Como nos afirma Emilce Dio Bleichmar, "esta passagem do corpo ao simbólico na determinação da identidade, até hoje chamada identidade sexual — justamente pelo peso atribuído à marcação anatômica — e que de agora em diante deveríamos denominar identidade de gênero, contribui para reintroduzir na teorização psicanalítica uma orientação que os próprios trabalhos de Freud sobre a feminilidade interromperam: a importância da realidade psíquica, do registro da fantasia, da crença, do simbólico..." (3). A questão, portanto, é como alcançar o que seria o mais fundamental e característico do ser mulher sem reduzí-la a certas qualidades que podem contribuir mais para uma adjetivação das diferenças do que o entendimento das mesmas. Como podemos ver, o problema é, no fundo, metapsicológico, e depende dos pressupostos que adotarmos.

A relação da escrita e o feminino constituem a segunda parte, na qual é desenvolvida a noção de que a escrita feminina substitui a gestação ou lhe dá continuidade, o texto seria, então, o resultado de uma sublimação da relação com um ser amado.

Alguns de seus comentários divergem frontalmente da visão de pensadoras e pesquisadoras feministas sobre o que tem levado as mulheres a escreverem e produzirem tanto nos últimos anos. Acredita-se que com a descoberta dos anticoncepcionais e com a distinção concreta entre mulher e mãe (maternidade), tornou-se possível a expressão de outros aspectos criativos e participativos da mulher na sociedade, que até então confundiam-se com a questão da reprodução.

Mas esta não é a avaliação de Anzieu, que julga estarmos numa época na qual os homens tem concedido as mulheres o direito de serem estéreis, e que escrever como mulher seria um protesto, diz ela, pela "imposição de uma casualidade linear do falo à criação... a reivindicação atual das mulheres de escrever como mulheres é o resultado de um narcisismo feminino mal estabelecido nos seus fundamentos somáticos, em muitos casos, sem dúvida, por identificação com algumas lacunas narcísicas maternas: um erro no conhecimento dos privilégios da feminilidade." (p.82)

Por fim, na terceira parte, ela analisa as "qualidades" da mulher analista e a função do feminino na transferência utilizando-se dos conceitos já desenvolvidos nos capítulos anteriores, tais como cavidade, germinação, retenção, penetrabilidade, etc.

A mulher, para Anzieu, é um ser essencialmente penetrável, um continente que contém a vida e as suas marcas de transformação, gestação silenciosa e paciente do novo, lugar de passagem e nascimentos.
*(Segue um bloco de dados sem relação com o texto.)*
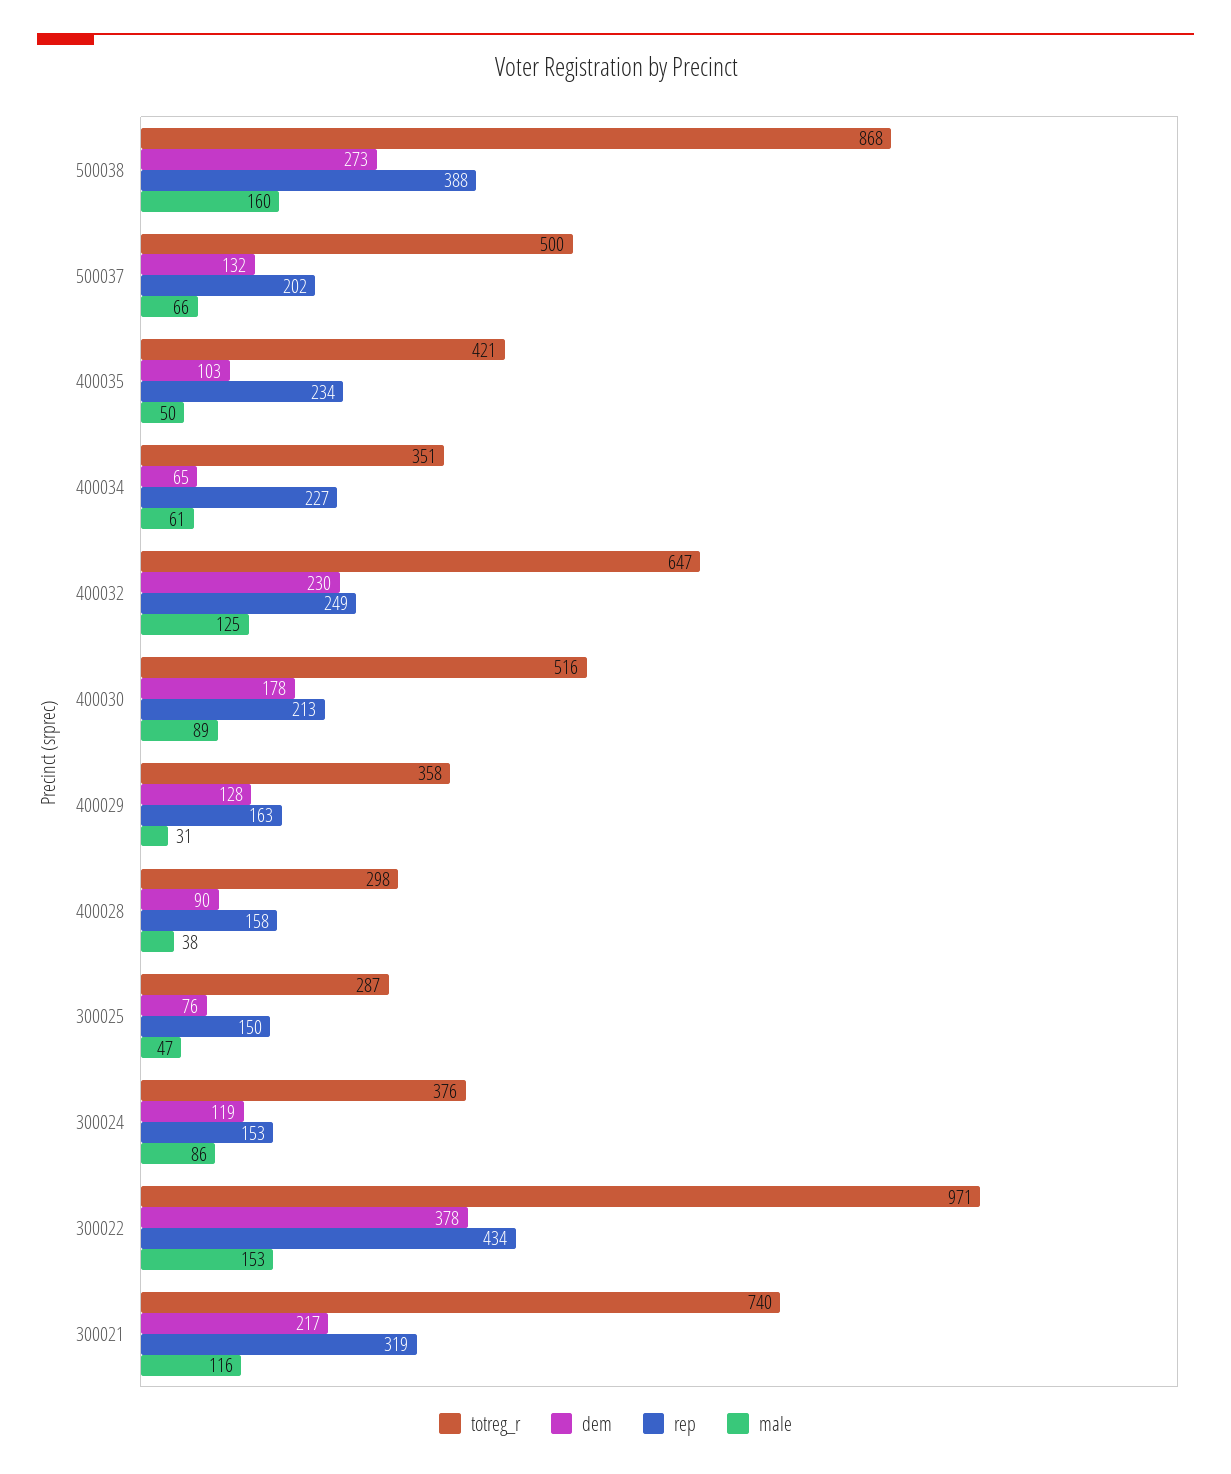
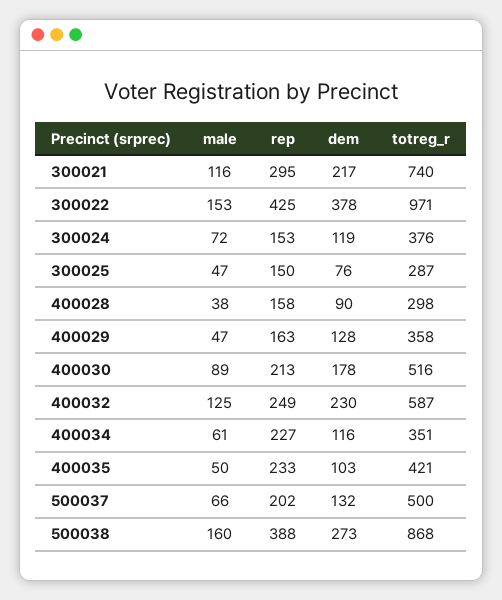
rep, 400035: 234 -> 233
dem, 400034: 65 -> 116
totreg_r, 400032: 647 -> 587
male, 400029: 31 -> 47
male, 300024: 86 -> 72
rep, 300022: 434 -> 425
rep, 300021: 319 -> 295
Assim, a mulher "coloca à disposição do analisando o espaço psíquico natural de que ela é construída, espontaneamente envolvente, `instintual' no sentido freudiano.", o sentimento de interioridade, a essência especificamente feminina. Esse estado pode existir nos homens analistas, mas para tanto, é necessário de acordo com a autora, que ocorra o alargamento das capacidades identificadoras colocando-o em contato com as partes femininas da sua sexualidade.

Para o leitor exigente, contudo, é preciso sobreavisá-lo de que nem tudo é aceitável tranquilamente, muito pelo contrário, o livro merece ser lido pelo vértice dos problemas que ele deflagra, ora por querer, ora sem perceber.

Afora as advertências teóricas, há também outra particularidade que merece ser destacada, qual seja, a escrita de Anzieu. O seu estilo de escrever simula, em alguns momentos, uma "poética psicanalítica" com a intenção de desvelar literariamente o mundo do feminino. Assim, ela acaba por produzir momentos de aguda sensibilidade conseguindo descrever fenomenológicamente experiências emocionais e sensoriais, juntamente com trechos de imprecisão, que confundem o desenvolvimento teórico dos conceitos — uma recriação poética dos fenômenos internos, para daí extrair algum conhecimento.

Como o leitor pode notar, o livro possui a qualidade de enfrentar o "enigma da mulher", não evitando adentrar nos "buracos negros" da psicanálise, tais como a origem do mundo mental e a constituição das diferenças sexuais e psíquicas entre os humanos. Por tudo isso, vale a pena conferir o percurso corajoso e original de Anzieu.